Saved data entries
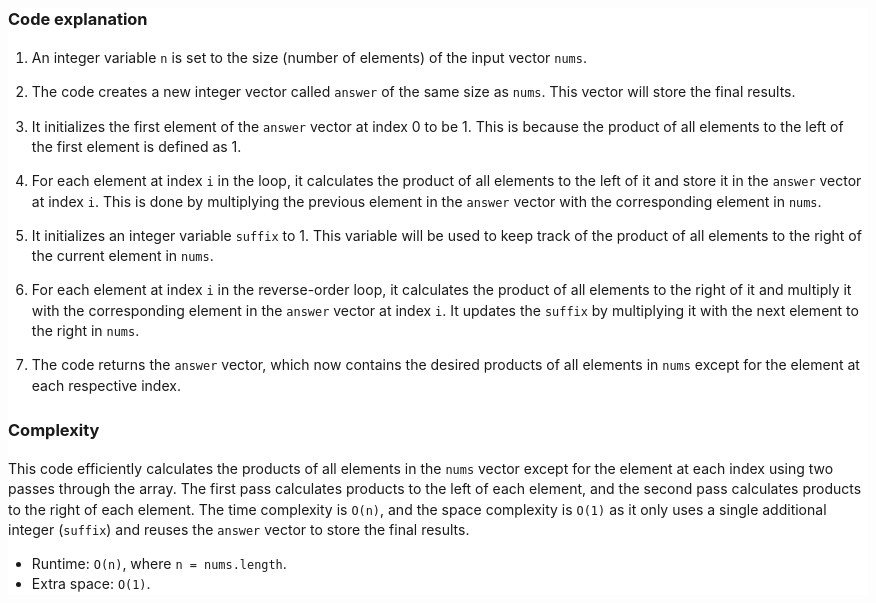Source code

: ### Code explanation

1. An integer variable `n` is set to the size (number of elements) of the input vector `nums`.

2. The code creates a new integer vector called `answer` of the same size as `nums`. This vector will store the final results.

3. It initializes the first element of the `answer` vector at index 0 to be 1. This is because the product of all elements to the left of the first element is defined as 1.

4. For each element at index `i` in the loop, it calculates the product of all elements to the left of it and store it in the `answer` vector at index `i`. This is done by multiplying the previous element in the `answer` vector with the corresponding element in `nums`.

5. It initializes an integer variable `suffix` to 1. This variable will be used to keep track of the product of all elements to the right of the current element in `nums`.

6. For each element at index `i` in the reverse-order loop, it calculates the product of all elements to the right of it and multiply it with the corresponding element in the `answer` vector at index `i`. It updates the `suffix` by multiplying it with the next element to the right in `nums`.

7. The code returns the `answer` vector, which now contains the desired products of all elements in `nums` except for the element at each respective index.

### Complexity
This code efficiently calculates the products of all elements in the `nums` vector except for the element at each index using two passes through the array. The first pass calculates products to the left of each element, and the second pass calculates products to the right of each element. The time complexity is `O(n)`, and the space complexity is `O(1)` as it only uses a single additional integer (`suffix`) and reuses the `answer` vector to store the final results.

* Runtime: `O(n)`, where `n = nums.length`.
* Extra space: `O(1)`.
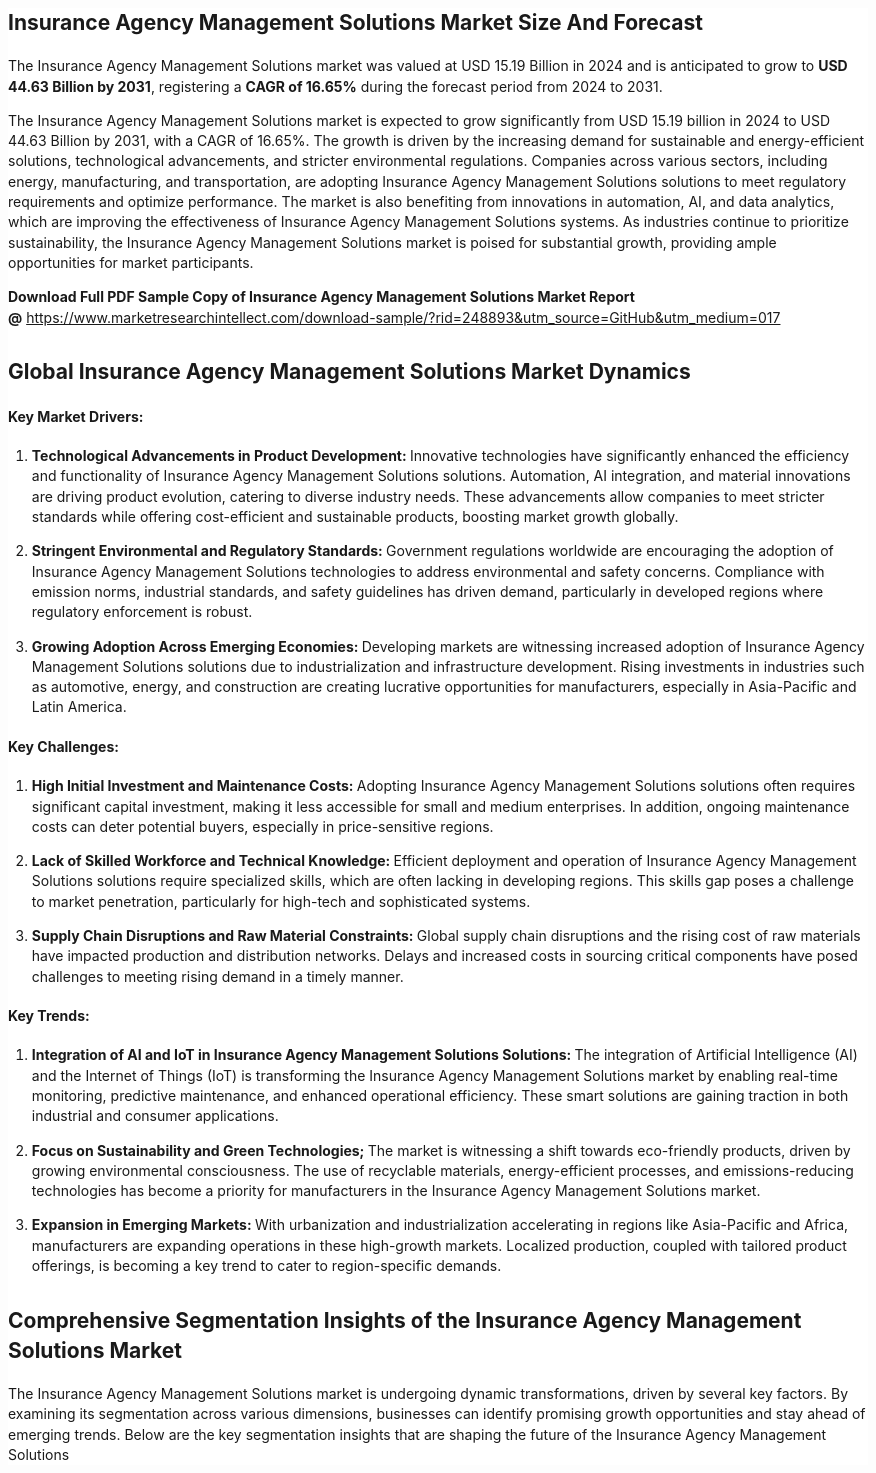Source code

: <h2>Insurance Agency Management Solutions Market Size And Forecast</h2><p>The Insurance Agency Management Solutions market was valued at USD 15.19 Billion in 2024 and is anticipated to grow to <strong>USD 44.63 Billion by 2031</strong>, registering a <strong>CAGR of 16.65%</strong> during the forecast period from 2024 to 2031.</p><p>The Insurance Agency Management Solutions market is expected to grow significantly from USD 15.19 billion in 2024 to USD 44.63 Billion by 2031, with a CAGR of 16.65%. The growth is driven by the increasing demand for sustainable and energy-efficient solutions, technological advancements, and stricter environmental regulations. Companies across various sectors, including energy, manufacturing, and transportation, are adopting Insurance Agency Management Solutions solutions to meet regulatory requirements and optimize performance. The market is also benefiting from innovations in automation, AI, and data analytics, which are improving the effectiveness of Insurance Agency Management Solutions systems. As industries continue to prioritize sustainability, the Insurance Agency Management Solutions market is poised for substantial growth, providing ample opportunities for market participants.</p><p><strong>Download Full PDF Sample Copy of Insurance Agency Management Solutions Market Report @</strong>&nbsp;<a href="https://www.marketresearchintellect.com/download-sample/?rid=248893&amp;utm_source=GitHub&amp;utm_medium=017">https://www.marketresearchintellect.com/download-sample/?rid=248893&amp;utm_source=GitHub&amp;utm_medium=017</a></p><h2>Global Insurance Agency Management Solutions Market Dynamics</h2><h4><strong>Key Market Drivers:</strong></h4><ol><li><p><strong>Technological Advancements in Product Development:&nbsp;</strong>Innovative technologies have significantly enhanced the efficiency and functionality of Insurance Agency Management Solutions solutions. Automation, AI integration, and material innovations are driving product evolution, catering to diverse industry needs. These advancements allow companies to meet stricter standards while offering cost-efficient and sustainable products, boosting market growth globally.</p></li><li><p><strong>Stringent Environmental and Regulatory Standards:&nbsp;</strong>Government regulations worldwide are encouraging the adoption of Insurance Agency Management Solutions technologies to address environmental and safety concerns. Compliance with emission norms, industrial standards, and safety guidelines has driven demand, particularly in developed regions where regulatory enforcement is robust.</p></li><li><p><strong>Growing Adoption Across Emerging Economies:&nbsp;</strong>Developing markets are witnessing increased adoption of Insurance Agency Management Solutions solutions due to industrialization and infrastructure development. Rising investments in industries such as automotive, energy, and construction are creating lucrative opportunities for manufacturers, especially in Asia-Pacific and Latin America.</p></li></ol><h4><strong>Key Challenges:</strong></h4><ol><li><p><strong>High Initial Investment and Maintenance Costs:&nbsp;</strong>Adopting Insurance Agency Management Solutions solutions often requires significant capital investment, making it less accessible for small and medium enterprises. In addition, ongoing maintenance costs can deter potential buyers, especially in price-sensitive regions.</p></li><li><p><strong>Lack of Skilled Workforce and Technical Knowledge:&nbsp;</strong>Efficient deployment and operation of Insurance Agency Management Solutions solutions require specialized skills, which are often lacking in developing regions. This skills gap poses a challenge to market penetration, particularly for high-tech and sophisticated systems.</p></li><li><p><strong>Supply Chain Disruptions and Raw Material Constraints:&nbsp;</strong>Global supply chain disruptions and the rising cost of raw materials have impacted production and distribution networks. Delays and increased costs in sourcing critical components have posed challenges to meeting rising demand in a timely manner.</p></li></ol><h4><strong>Key Trends:</strong></h4><ol><li><p><strong>Integration of AI and IoT in Insurance Agency Management Solutions Solutions:&nbsp;</strong>The integration of Artificial Intelligence (AI) and the Internet of Things (IoT) is transforming the Insurance Agency Management Solutions market by enabling real-time monitoring, predictive maintenance, and enhanced operational efficiency. These smart solutions are gaining traction in both industrial and consumer applications.</p></li><li><p><strong>Focus on Sustainability and Green Technologies;&nbsp;</strong>The market is witnessing a shift towards eco-friendly products, driven by growing environmental consciousness. The use of recyclable materials, energy-efficient processes, and emissions-reducing technologies has become a priority for manufacturers in the Insurance Agency Management Solutions market.</p></li><li><p><strong>Expansion in Emerging Markets:&nbsp;</strong>With urbanization and industrialization accelerating in regions like Asia-Pacific and Africa, manufacturers are expanding operations in these high-growth markets. Localized production, coupled with tailored product offerings, is becoming a key trend to cater to region-specific demands.</p></li></ol><div class="article-main__content" data-test-id="publishing-text-block"><h2>Comprehensive Segmentation Insights of the Insurance Agency Management Solutions Market</h2><p>The Insurance Agency Management Solutions market is undergoing dynamic transformations, driven by several key factors. By examining its segmentation across various dimensions, businesses can identify promising growth opportunities and stay ahead of emerging trends. Below are the key segmentation insights that are shaping the future of the Insurance Agency Management Solutions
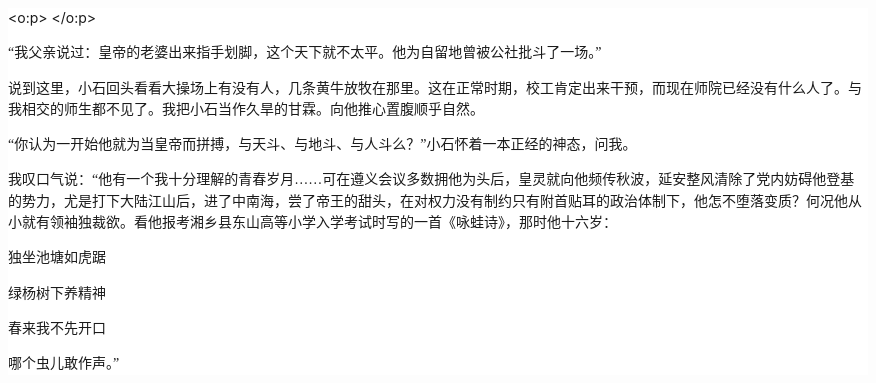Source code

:   <o:p>
  </o:p>
 </p>
 <p class="MsoNormal">
  <span lang="ZH-CN" style='font-family:宋体;mso-ascii-font-family:
"Times New Roman"'>
   “我父亲说过：皇帝的老婆出来指手划脚，这个天下就不太平。他为自留地曾被公社批斗了一场。”
  </span>
  <o:p>
  </o:p>
 </p>
 <p class="MsoNormal">
  <span lang="ZH-CN" style='font-family:宋体;mso-ascii-font-family:
"Times New Roman"'>
   说到这里，小石回头看看大操场上有没有人，几条黄牛放牧在那里。这在正常时期，校工肯定出来干预，而现在师院已经没有什么人了。与我相交的师生都不见了。我把小石当作久旱的甘霖。向他推心置腹顺乎自然。
  </span>
  <o:p>
  </o:p>
 </p>
 <p class="MsoNormal">
  <span lang="ZH-CN" style='font-family:宋体;mso-ascii-font-family:
"Times New Roman"'>
   “你认为一开始他就为当皇帝而拼搏，与天斗、与地斗、与人斗么？”小石怀着一本正经的神态，问我。
  </span>
  <o:p>
  </o:p>
 </p>
 <p class="MsoNormal">
  <span lang="ZH-CN" style='font-family:宋体;mso-ascii-font-family:
"Times New Roman"'>
   我叹口气说：“他有一个我十分理解的青春岁月……可在遵义会议多数拥他为头后，皇灵就向他频传秋波，延安整风清除了党内妨碍他登基的势力，尤是打下大陆江山后，进了中南海，尝了帝王的甜头，在对权力没有制约只有附首贴耳的政治体制下，他怎不堕落变质？何况他从小就有领袖独裁欲。看他报考湘乡县东山高等小学入学考试时写的一首《咏蛙诗》，那时他十六岁：
  </span>
  <o:p>
  </o:p>
 </p>
 <p class="MsoNormal">
  <span lang="ZH-CN" style='font-family:宋体;mso-ascii-font-family:
"Times New Roman"'>
   独坐池塘如虎踞
  </span>
  <o:p>
  </o:p>
 </p>
 <p class="MsoNormal">
  <span lang="ZH-CN" style='font-family:宋体;mso-ascii-font-family:
"Times New Roman"'>
   绿杨树下养精神
  </span>
  <o:p>
  </o:p>
 </p>
 <p class="MsoNormal">
  <span lang="ZH-CN" style='font-family:宋体;mso-ascii-font-family:
"Times New Roman"'>
   春来我不先开口
  </span>
  <o:p>
  </o:p>
 </p>
 <p class="MsoNormal">
  <span lang="ZH-CN" style='font-family:宋体;mso-ascii-font-family:
"Times New Roman"'>
   哪个虫儿敢作声。”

* _WHAT YOU NEED TO DO_
Give the count, and only the count, of lines in these records that hold the string "initializes".

* _SOLUTION_
2